Auch die ökologischen Auswirkungen Ihrer Produkte müssen dringend überprüft werden. Wenn Sie wie in 2022 Trikots produzieren, die mit jedem Waschgang das Abwasser mit enormen Mengen Mikroplastik verunreinigen, stellt sich zusätzlich die Frage, wieso Ihnen dieser Mangel in der Produktprüfung nicht aufgefallen ist. Aus unserer Sicht sollte eine Lebenszyklusanalyse der Standard sein, wenn Sie ein Produkt als nachhaltig vermarkten und verkaufen wollen.

Neben Trikots gelten dieselben Fragen nach Umwelt- und Menschenrechtsauswirkungen ebenfalls für die Produktion der Volunteer Kleidung und der Fußbälle. Denn auch in der Baumwoll- und Ballproduktion sind Menschenrechtsverstöße an der Tagesordnung.

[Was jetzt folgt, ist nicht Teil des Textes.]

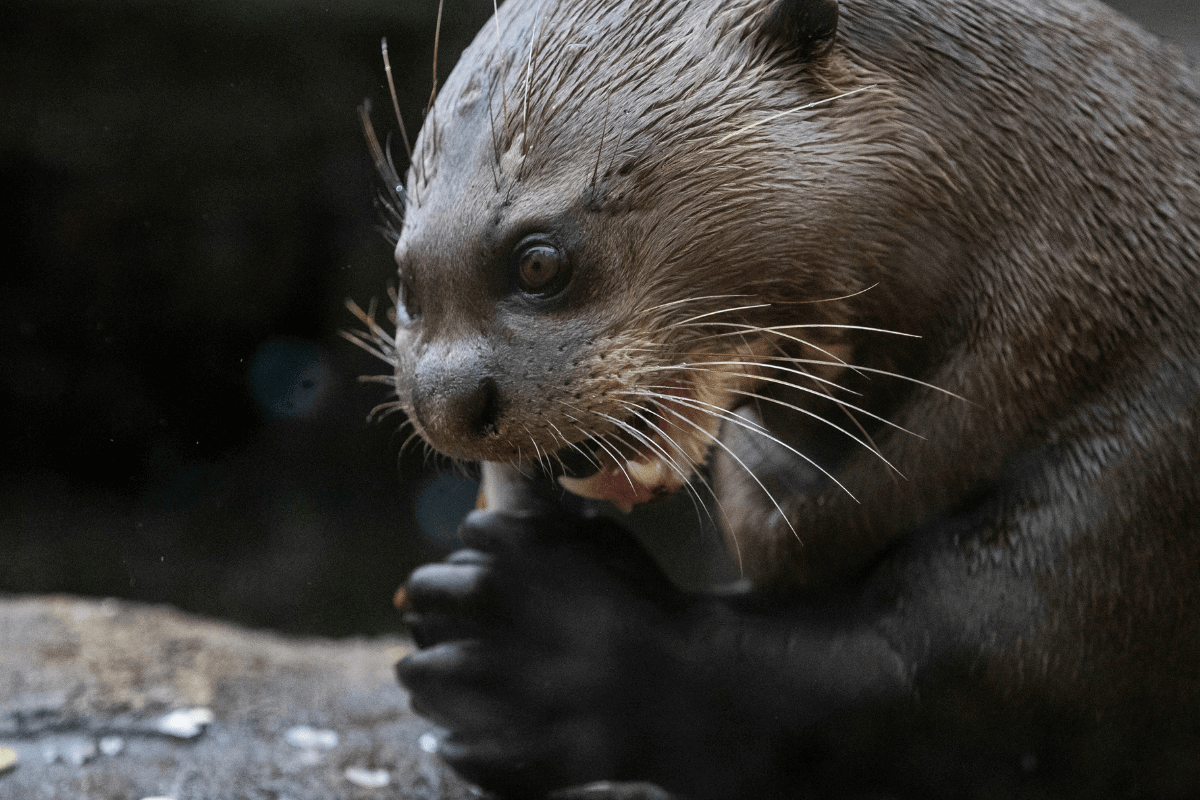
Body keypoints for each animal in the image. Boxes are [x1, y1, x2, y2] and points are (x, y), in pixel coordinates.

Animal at [356, 0, 1200, 796]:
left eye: (538, 262)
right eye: (403, 280)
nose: (445, 401)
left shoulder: (1132, 480)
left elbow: (911, 691)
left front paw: (544, 650)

Durch den Austausch mit Unternehmer*innen wissen wir, dass es eine Mammutaufgabe ist, Lieferketten ab Tier-n, also insbesondere in den vorgelagerten Produktionsstufen, fair und nachhaltig zu gestalten. Wir appellieren an dieser Stelle an Sie, diese Aufgabe transparent und ehrlich als Prozess anzugehen. Kommunizieren Sie offen, an welchen Stellen noch mehr Nachhaltigkeitsbemühungen unternommen werden müssen oder die Einflussnahme für bessere Arbeitsbedingungen noch unzureichend ist.

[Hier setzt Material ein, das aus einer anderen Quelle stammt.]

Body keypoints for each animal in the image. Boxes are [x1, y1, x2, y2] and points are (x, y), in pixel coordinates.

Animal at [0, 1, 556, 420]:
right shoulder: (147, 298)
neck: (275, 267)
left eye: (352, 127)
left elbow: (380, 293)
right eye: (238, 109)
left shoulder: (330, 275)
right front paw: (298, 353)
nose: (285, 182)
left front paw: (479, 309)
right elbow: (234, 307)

Arbeiter*innenrechte und Nachhaltigkeit

Zur EM 2024 wünschen wir uns von Ihnen Maßnahmen, mit denen Sie uns zeigen, dass adidas sich ernsthaft auf den Weg macht, Arbeiter*innenrechte und Nachhaltigkeit im gesamten Produktionsprozess umzusetzen. Sicherlich können Sie Ihrem Motto „Everything is possible“ dabei noch nicht zu hundert Prozent gerecht werden. Aber wenn Sie dem Ziel rundum nachhaltig produzierter Sportartikel einen glaubhaften Schritt näher kommen, wäre schon viel gewonnen – für die Umwelt, die Näher*innen und alle Fußballbegeisterten, die Lust auf Fairplay haben. Nutzen Sie die riesige mediale Bühne der EM und zeigen Sie der Sportwelt, dass Sie Sportartikel auch transparent, durchdacht und nachhaltig produzieren können. Wir würden uns sehr freuen, wenn Sie uns in Ihrer Antwort berichten könnten:

Wie und wo werden die adidas-EM-Trikots für 2024 gefertigt und welche Nachhaltigkeitsbemühungen haben Sie in der Produktion unternommen?

Nehmen Sie bitte auch zu den oben genannten Fragen Stellung.

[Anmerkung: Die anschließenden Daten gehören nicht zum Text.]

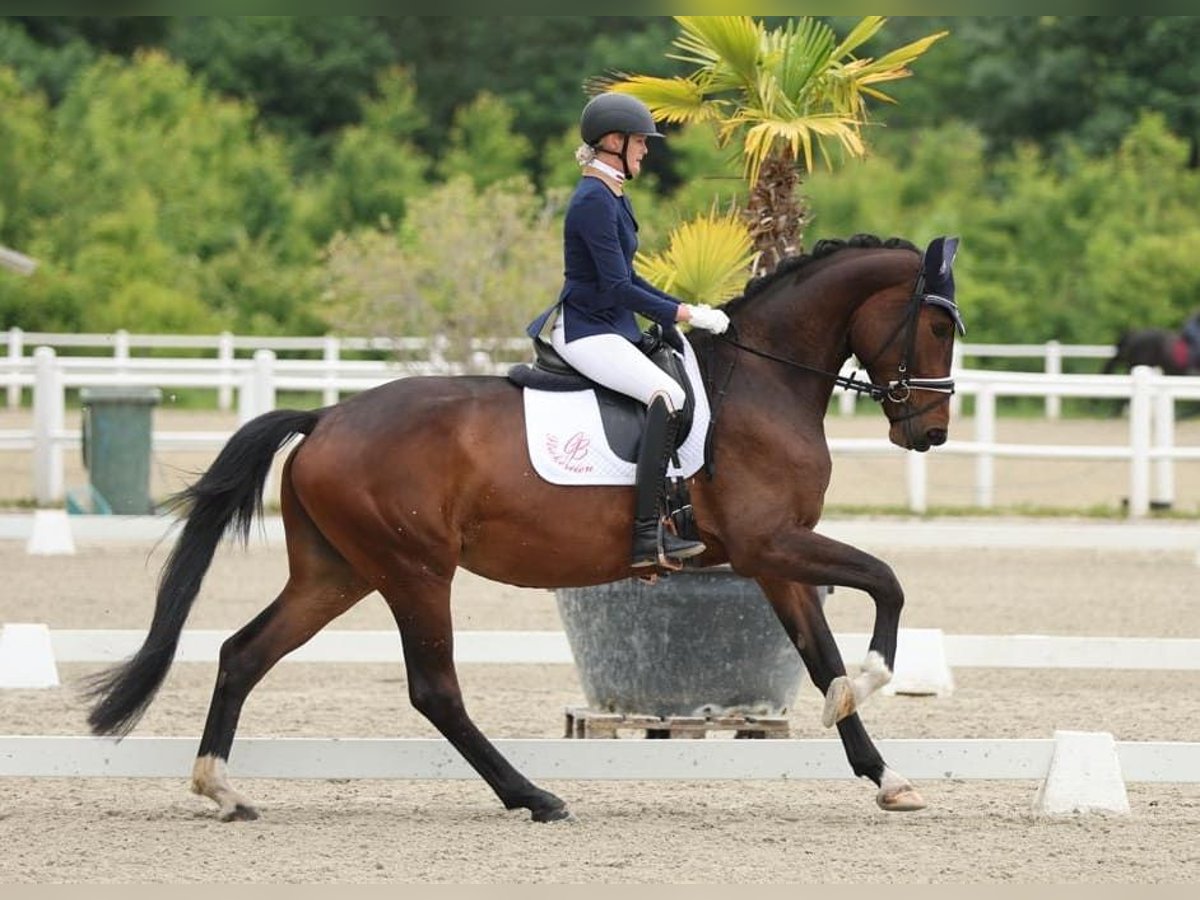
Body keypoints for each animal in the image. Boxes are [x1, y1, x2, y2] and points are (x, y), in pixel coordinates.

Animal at [84, 230, 964, 825]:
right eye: (937, 327)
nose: (929, 433)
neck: (764, 381)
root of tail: (326, 416)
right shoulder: (769, 544)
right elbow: (887, 583)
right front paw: (876, 677)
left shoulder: (776, 560)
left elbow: (821, 660)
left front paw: (886, 776)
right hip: (413, 571)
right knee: (435, 690)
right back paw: (535, 796)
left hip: (338, 572)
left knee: (244, 653)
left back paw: (221, 788)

Wir freuen uns auf eine nachhaltige Fußball-EM und sind gespannt, wie Ihr Beitrag dazu aussehen wird.

Sportlich-faire Grüße
Sport handelt Fair

Kontakt: info@sporthandeltfair.com

 

Die im Brief formulierten Anliegen werden von 49 Institutionen/Organisationen/Vereinen/Initiativen/Kampagnen/Bündnissen unterstützt.

 

 

 

* In den letzten WM-Nationaltrikots von adidas findet sich der Hinweis „Made with Parley Ocean Plastic“. Parley for the Ocean ist eine Umweltorganisation, die in verschiedenen Ländern das Sammeln von Plastik organsiert und überwacht, um dieses dann zu Recyceln. Adidas warb damit, dass 50 % der Trikots aus diesem Ocean Plastik bestehen. Das stimmte jedoch nicht. Auf Nachfrage der Journalist*innen von Zeit und Flip gab adidas selbst an, das Plastik komme aus Thailand, wo die benannte Umweltorganisation überhaupt nicht tätig ist. Das recycelte Plastik kam also aus einer anderen Plastikmüll-Lieferkette, die adidas selber organisierte, davon jedoch in den Werbekampagnen nicht berichtete. Die Recherche zeigte, dass der Großteil des von adidas recycelten Plastiks aus der Dominikanischen Republik, Thailand und den Philippinen kam, Orte an denen der informelle Sektor viele Probleme bereitet und das Geschäft mit dem Plastikmüll zur unkontrollierten Boombranche für Kinderarbeit geworden ist.